* [DO THIS] Rewrite the lines from the one containing "Question 4. Look" through the one containing "The time is 1.19", inclusive, substituting "closely" for "carefully" and leaving all else unchanged.

-- START OF EXCERPTED RECORDS --

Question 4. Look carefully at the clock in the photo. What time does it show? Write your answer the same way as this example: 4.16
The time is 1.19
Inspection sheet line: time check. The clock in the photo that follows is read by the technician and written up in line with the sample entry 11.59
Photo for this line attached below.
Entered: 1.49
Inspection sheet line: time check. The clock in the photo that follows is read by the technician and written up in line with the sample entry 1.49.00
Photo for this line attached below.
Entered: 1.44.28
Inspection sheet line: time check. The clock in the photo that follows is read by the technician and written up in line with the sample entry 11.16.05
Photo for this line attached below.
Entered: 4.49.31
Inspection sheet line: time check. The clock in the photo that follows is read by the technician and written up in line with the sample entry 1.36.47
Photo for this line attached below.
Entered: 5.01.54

-- END OF EXCERPTED RECORDS --
-- START OF EXCERPTED RECORDS --

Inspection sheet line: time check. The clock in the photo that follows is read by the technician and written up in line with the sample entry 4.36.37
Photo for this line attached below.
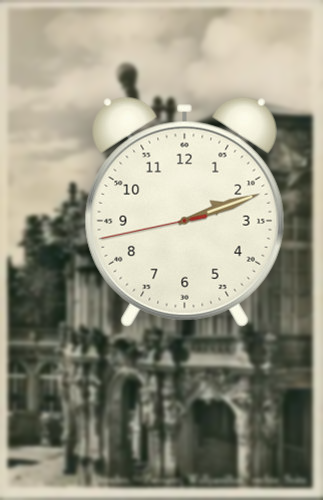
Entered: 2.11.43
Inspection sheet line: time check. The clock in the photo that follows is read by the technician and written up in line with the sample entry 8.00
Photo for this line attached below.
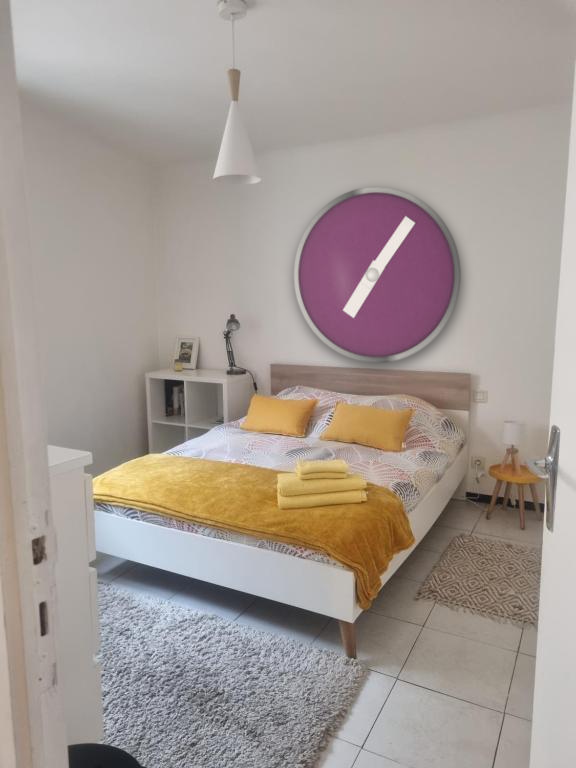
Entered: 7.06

-- END OF EXCERPTED RECORDS --

* [SOLUTION FOR THIS TASK]
Question 4. Look closely at the clock in the photo. What time does it show? Write your answer the same way as this example: 4.16
The time is 1.19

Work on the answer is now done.